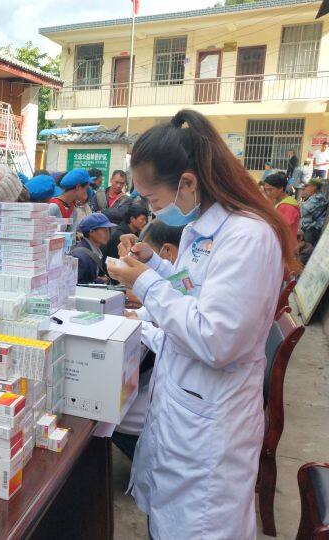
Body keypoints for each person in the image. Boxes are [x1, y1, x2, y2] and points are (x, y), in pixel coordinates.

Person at [107, 109, 295, 539]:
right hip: (184, 402)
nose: (152, 210)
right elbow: (192, 289)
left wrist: (145, 282)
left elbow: (216, 338)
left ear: (188, 183)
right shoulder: (201, 228)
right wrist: (153, 263)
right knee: (168, 521)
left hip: (212, 422)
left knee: (201, 527)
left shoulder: (247, 237)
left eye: (155, 201)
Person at [112, 220, 184, 461]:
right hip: (177, 382)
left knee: (110, 413)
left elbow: (190, 331)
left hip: (184, 397)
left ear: (168, 251)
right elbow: (179, 289)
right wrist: (139, 316)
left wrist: (140, 324)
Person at [71, 213, 115, 284]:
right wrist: (100, 281)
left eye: (108, 230)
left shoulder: (98, 249)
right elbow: (75, 283)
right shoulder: (80, 256)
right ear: (91, 232)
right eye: (104, 230)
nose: (108, 234)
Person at [263, 172, 300, 237]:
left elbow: (282, 229)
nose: (268, 193)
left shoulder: (287, 206)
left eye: (270, 190)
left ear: (281, 188)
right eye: (266, 190)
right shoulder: (276, 201)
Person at [299, 178, 328, 246]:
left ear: (314, 187)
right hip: (308, 227)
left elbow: (303, 211)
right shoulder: (315, 196)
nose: (305, 188)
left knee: (306, 247)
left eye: (307, 186)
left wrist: (303, 198)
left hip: (312, 229)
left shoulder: (319, 198)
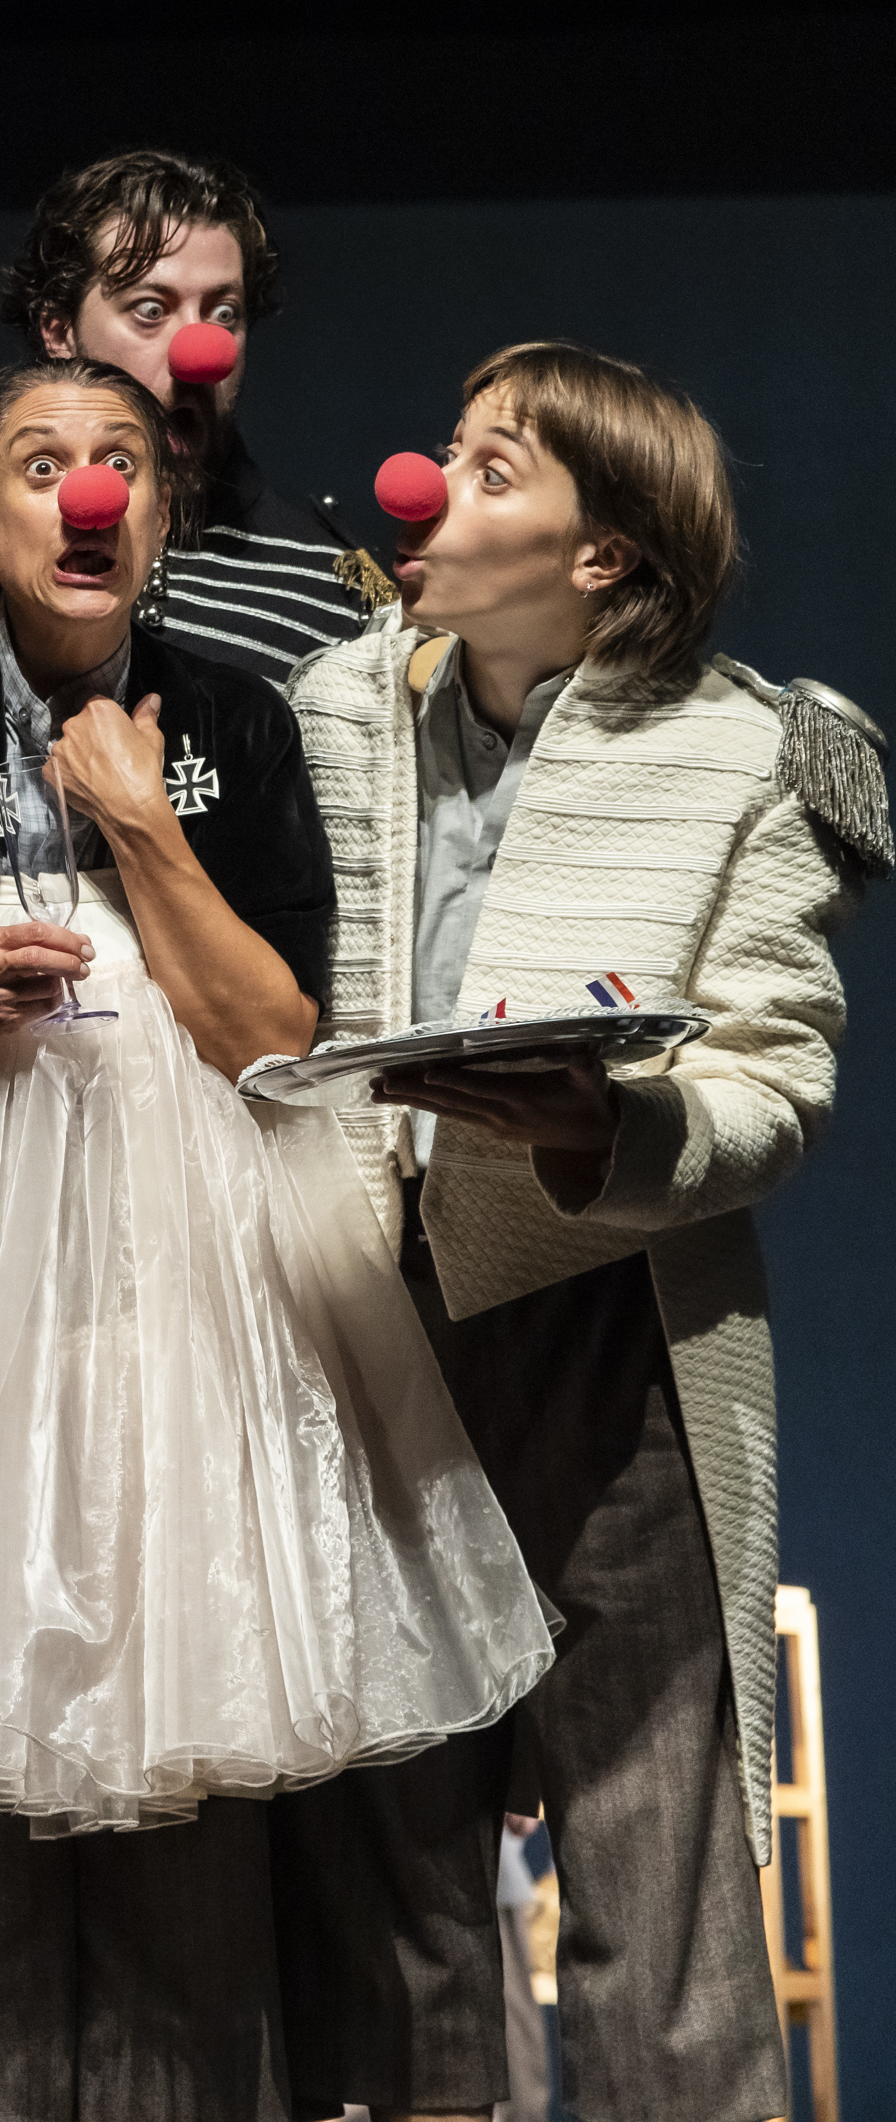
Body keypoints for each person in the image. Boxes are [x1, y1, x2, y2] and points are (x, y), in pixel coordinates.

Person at [0, 358, 554, 2118]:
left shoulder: (232, 719)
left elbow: (271, 1027)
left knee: (185, 1777)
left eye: (119, 464)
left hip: (189, 1262)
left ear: (161, 514)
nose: (84, 495)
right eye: (40, 464)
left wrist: (140, 829)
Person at [270, 342, 881, 2122]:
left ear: (598, 552)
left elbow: (775, 1073)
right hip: (369, 1320)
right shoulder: (329, 705)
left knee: (652, 1855)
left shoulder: (740, 751)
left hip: (604, 1322)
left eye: (483, 467)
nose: (415, 487)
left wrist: (604, 1127)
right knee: (391, 1872)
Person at [0, 148, 389, 680]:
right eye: (150, 310)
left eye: (223, 312)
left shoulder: (328, 588)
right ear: (58, 330)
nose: (198, 353)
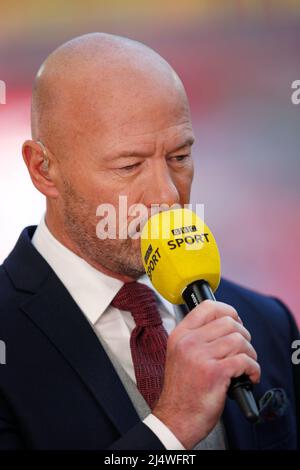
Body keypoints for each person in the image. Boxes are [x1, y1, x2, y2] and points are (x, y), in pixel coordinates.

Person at [0, 33, 299, 450]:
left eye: (179, 157)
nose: (168, 196)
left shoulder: (266, 325)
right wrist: (173, 427)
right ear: (43, 169)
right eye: (129, 165)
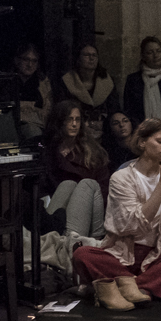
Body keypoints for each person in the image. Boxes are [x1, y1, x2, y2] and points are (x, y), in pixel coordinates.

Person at [73, 118, 161, 309]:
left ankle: (120, 288)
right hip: (122, 253)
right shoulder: (122, 178)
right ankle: (142, 287)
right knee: (83, 254)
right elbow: (133, 224)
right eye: (160, 141)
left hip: (154, 255)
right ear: (142, 142)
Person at [39, 100, 109, 238]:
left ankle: (67, 240)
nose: (74, 124)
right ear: (59, 122)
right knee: (68, 184)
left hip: (88, 210)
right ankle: (51, 237)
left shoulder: (93, 152)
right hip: (56, 211)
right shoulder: (47, 151)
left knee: (86, 184)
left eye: (77, 120)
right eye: (69, 120)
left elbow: (104, 189)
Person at [59, 43, 119, 128]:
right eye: (87, 55)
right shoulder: (67, 81)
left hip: (103, 128)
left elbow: (114, 109)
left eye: (94, 55)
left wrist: (104, 124)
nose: (91, 58)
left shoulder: (107, 82)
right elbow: (63, 110)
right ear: (78, 58)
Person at [14, 44, 52, 140]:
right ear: (17, 60)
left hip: (39, 128)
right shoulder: (8, 82)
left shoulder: (43, 83)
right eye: (26, 59)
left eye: (34, 61)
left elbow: (48, 111)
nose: (30, 64)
════════
> _Exercise details_
Please give the number of lines in the listing that hold "ankle", and no other text.

> _Finished exercise_
4